Your colleague Marissa Meyer said in her NaNoWriMo blog post that she could guarantee "that no matter the scope of your book, you will be more motivated to finish, revise and edit after this month-long writing extravaganza if you’ve reached some kind of closure by midnight on November 30." What tips do you have for someone to stay with their novel after November ends, especially those who might be burnt out from the 30-day intensity or who don’t feel like they have the story they wanted and still "need help"?

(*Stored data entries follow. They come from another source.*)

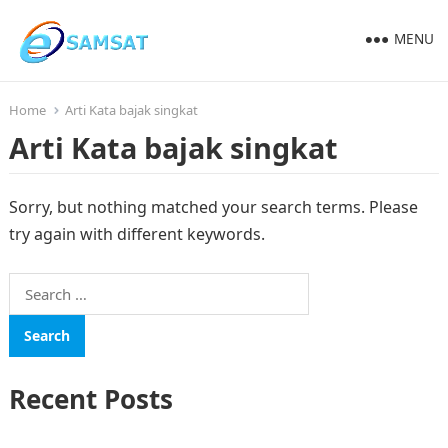
MENU
Home
Arti Kata bajak singkat
Arti Kata bajak singkat
Sorry, but nothing matched your search terms. Please
try again with different keywords.
Search
for:
Recent Posts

The very best thing about NaNoWriMo is that you learn that if you write every day, you get a book. This truth continues to aid in revision and editing—a gift students will take away with them. The second best thing about NaNoWriMo (and this class) is that it comes with its own community built right in. After November, that community will continue. We’ll have our own private Facebook group for talking about writing, revision and publication. If students wish to find critique partners or friendly motivators for the rest of the year, this class and the NaNoWriMo forums are great places to find them. During the course of the class, we’ll also have published NaNoWriMo writers dropping in via Skype to chat about things like revision and motivation. And throughout it all, I’ll be available for any and all questions about all parts of the writing business.

 

And something else to help motivate them to polish their work: At the end of class, all of the students are invited to participate in an official reading at Diesel Books in Oakland. The reading will be on December 1 at 7 pm, and their family and friends can come and cheer them on! It is a free event and the public is also welcome to come hear what these amazing authors have written. Getting to "The End" is a feat worthy of celebration.